Scalable Hardware–Software Co-Verification through Linux Driver Reuse: Methodology Validated on USB4 and xHCI Host Controllers.

Suchir Gupta, Amit Sharma, Suneetha Suryadevara, Vishnuvardhan reddy mandala
Synopsys


Abstract

Modern SoC verification demands robust hardware/software co-verification strategies to ensure functional correctness and protocol compliance. Bare-metal device drivers serve as critical verification components for IP-level testbenches, hardware/software co-verification, and pre-silicon validation. However, developing verification-grade bare-metal drivers from scratch is resource-intensive, error-prone, and delays verification closure. This paper introduces a systematic methodology for transforming production-grade Linux drivers into bare-metal verification drivers using SystemVerilog DPI-C interfaces.
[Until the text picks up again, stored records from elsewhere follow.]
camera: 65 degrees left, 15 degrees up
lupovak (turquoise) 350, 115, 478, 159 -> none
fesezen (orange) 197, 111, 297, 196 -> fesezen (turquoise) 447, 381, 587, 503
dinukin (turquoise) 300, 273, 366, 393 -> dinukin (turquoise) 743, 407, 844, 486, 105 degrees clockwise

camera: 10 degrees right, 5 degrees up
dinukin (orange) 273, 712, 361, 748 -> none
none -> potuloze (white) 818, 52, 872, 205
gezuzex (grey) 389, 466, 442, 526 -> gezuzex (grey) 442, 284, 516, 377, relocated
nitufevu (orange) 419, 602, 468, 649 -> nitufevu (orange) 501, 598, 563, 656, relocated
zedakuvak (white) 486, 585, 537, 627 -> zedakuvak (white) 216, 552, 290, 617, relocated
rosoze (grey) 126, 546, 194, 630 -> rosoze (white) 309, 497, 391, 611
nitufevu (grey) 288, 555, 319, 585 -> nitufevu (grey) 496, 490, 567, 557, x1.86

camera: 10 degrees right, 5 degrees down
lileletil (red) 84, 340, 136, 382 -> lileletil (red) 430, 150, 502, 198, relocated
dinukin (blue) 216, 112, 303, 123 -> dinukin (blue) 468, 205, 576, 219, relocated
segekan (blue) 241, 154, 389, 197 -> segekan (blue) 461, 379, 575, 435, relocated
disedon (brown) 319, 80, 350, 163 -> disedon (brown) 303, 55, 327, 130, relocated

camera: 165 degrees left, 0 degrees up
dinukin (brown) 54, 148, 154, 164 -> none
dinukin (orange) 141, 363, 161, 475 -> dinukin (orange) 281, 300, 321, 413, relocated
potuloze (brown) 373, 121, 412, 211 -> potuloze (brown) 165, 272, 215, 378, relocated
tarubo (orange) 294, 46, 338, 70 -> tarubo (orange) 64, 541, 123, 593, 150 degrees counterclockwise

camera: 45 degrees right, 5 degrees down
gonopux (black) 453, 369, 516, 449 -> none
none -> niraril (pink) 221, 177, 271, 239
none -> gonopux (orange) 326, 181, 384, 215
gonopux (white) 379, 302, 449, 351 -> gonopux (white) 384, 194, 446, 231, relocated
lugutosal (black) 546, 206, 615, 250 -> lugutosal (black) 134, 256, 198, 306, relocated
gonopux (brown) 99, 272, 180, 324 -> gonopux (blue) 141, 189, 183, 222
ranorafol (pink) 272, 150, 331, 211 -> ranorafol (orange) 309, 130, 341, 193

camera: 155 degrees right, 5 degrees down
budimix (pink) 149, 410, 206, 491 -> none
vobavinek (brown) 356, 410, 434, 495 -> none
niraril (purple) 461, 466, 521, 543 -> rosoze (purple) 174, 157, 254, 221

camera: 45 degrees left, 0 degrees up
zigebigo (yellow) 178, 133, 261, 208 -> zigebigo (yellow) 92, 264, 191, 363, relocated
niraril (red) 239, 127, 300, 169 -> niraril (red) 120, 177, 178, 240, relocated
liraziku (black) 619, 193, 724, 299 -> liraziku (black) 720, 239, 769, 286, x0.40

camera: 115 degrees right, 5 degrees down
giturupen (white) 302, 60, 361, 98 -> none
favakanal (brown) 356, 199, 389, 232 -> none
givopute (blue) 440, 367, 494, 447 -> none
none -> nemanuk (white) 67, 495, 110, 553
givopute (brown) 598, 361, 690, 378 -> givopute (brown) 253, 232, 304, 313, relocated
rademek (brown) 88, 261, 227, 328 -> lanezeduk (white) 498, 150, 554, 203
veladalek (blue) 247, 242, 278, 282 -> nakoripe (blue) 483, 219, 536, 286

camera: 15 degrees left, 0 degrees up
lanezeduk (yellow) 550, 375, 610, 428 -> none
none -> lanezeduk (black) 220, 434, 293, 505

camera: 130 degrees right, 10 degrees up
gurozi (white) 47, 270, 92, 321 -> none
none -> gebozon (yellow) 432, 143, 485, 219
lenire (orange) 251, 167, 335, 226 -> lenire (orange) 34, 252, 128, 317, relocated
Key innovations include: (1) a hardware abstraction layer with DPI-C interfaces bridging software and RTL, (2) a structured driver transformation process preserving original semantics while ensuring traceability, and (3) a multi-level validation strategy spanning simulation and emulation platforms to guarantee functional correctness. We validated the framework on USB4 Connection Manager and USB Host Controller (xHCI) drivers, achieving an 80% reduction in driver development time while reusing 39K–45K lines of production-validated Linux code. All functional tests passed confirming cycle-accurate behavior and complete equivalence with Linux implementations across both simulation and emulation environments. This methodology enables accelerated verification closure, improved stimulus realism, and reduced risk across diverse hardware platforms. The framework is broadly applicable to any Linux device driver, enabling systematic reuse of mature software for pre-silicon validation.